• [EXCERPT]
──────────

= Senkwasi Irrigation Scheme =

Irrigation scheme in Zimbabwe

Senkwasi Irrigation Scheme is a cultivated area in Gwesela West 55.5 km (by air) northwest of Kwekwe in Chief Gwesela's area of jurisdiction. It is 14.6 km northeast of Zhombe Joel.

==Background==

Senkwasi is sometimes called Sengwazi, Sengwasi or Senkwazi. The place was named after Senkwasi River which is the main contributor into the Senkwasi Dam. Senkwasi Dam is just 300 metres south on coordinates -18.57925° and 29.44065°

Senkwasi is one of the 2 working irrigation schemes in Zhombe. The larger of the two is Ngondoma Irrigation Scheme near Empress Mine. However, in the original Zhombe Communal Land (not Zhombe Constituency) there are two more irrigation schemes; Mayoka Irrigation Scheme in Ward 5 and Exchange Irrigation Scheme in Silobela Constituency.

Senkwasi Scheme is also one of the 17 irrigation schemes in the Midlands Province.

==Operations==

It has 40 plot holders.

The fields are watered by canal water ferried by an electric-engine pump from Senkwasi Dam. There are also several hand-driven boreholes along the west end of the scheme.

──────────

• [SOURCE MATERIAL]
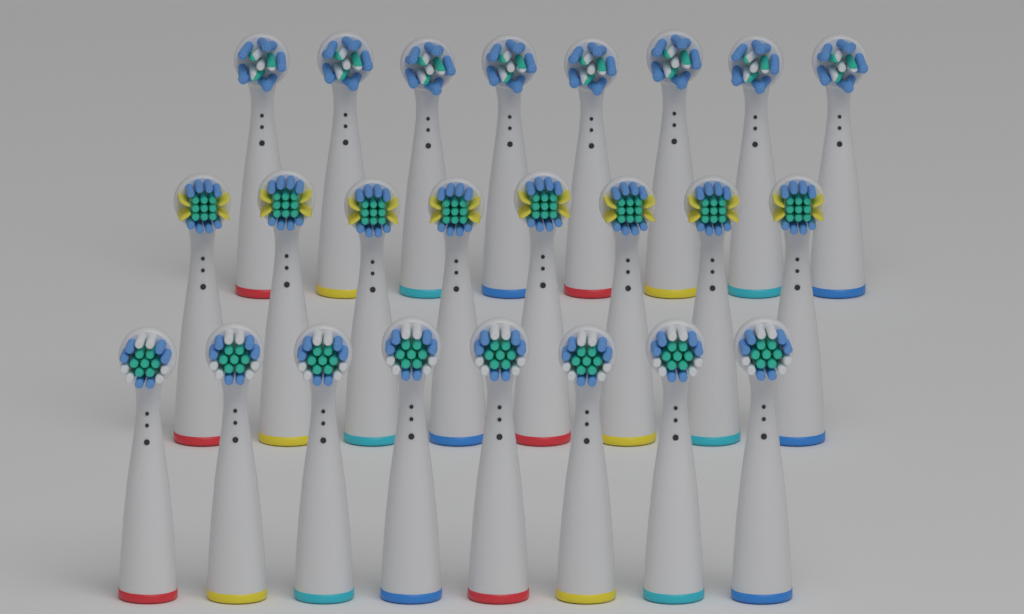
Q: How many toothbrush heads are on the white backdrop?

──────────

• [EXERCISE TASKS]
**a)** Duplicate the Senkwasi Irrigation Scheme text, everything from "Senkwasi is sometimes" down to "of the scheme.".
**b)** Answer these questions from the Senkwasi Irrigation Scheme text:
(i) How many plot holders does the scheme have?
(ii) How far from the scheme is Senkwasi Dam, and in which direction?
(iii) How many irrigation schemes are in the Midlands Province?

• [RESPONSES TO THE TASKS]
**a)**
Senkwasi is sometimes called Sengwazi, Sengwasi or Senkwazi. The place was named after Senkwasi River which is the main contributor into the Senkwasi Dam. Senkwasi Dam is just 300 metres south on coordinates -18.57925° and 29.44065°

Senkwasi is one of the 2 working irrigation schemes in Zhombe. The larger of the two is Ngondoma Irrigation Scheme near Empress Mine. However, in the original Zhombe Communal Land (not Zhombe Constituency) there are two more irrigation schemes; Mayoka Irrigation Scheme in Ward 5 and Exchange Irrigation Scheme in Silobela Constituency.

Senkwasi Scheme is also one of the 17 irrigation schemes in the Midlands Province.

==Operations==

It has 40 plot holders.

The fields are watered by canal water ferried by an electric-engine pump from Senkwasi Dam. There are also several hand-driven boreholes along the west end of the scheme.

**b)**
(i) 40
(ii) 300 m south
(iii) 17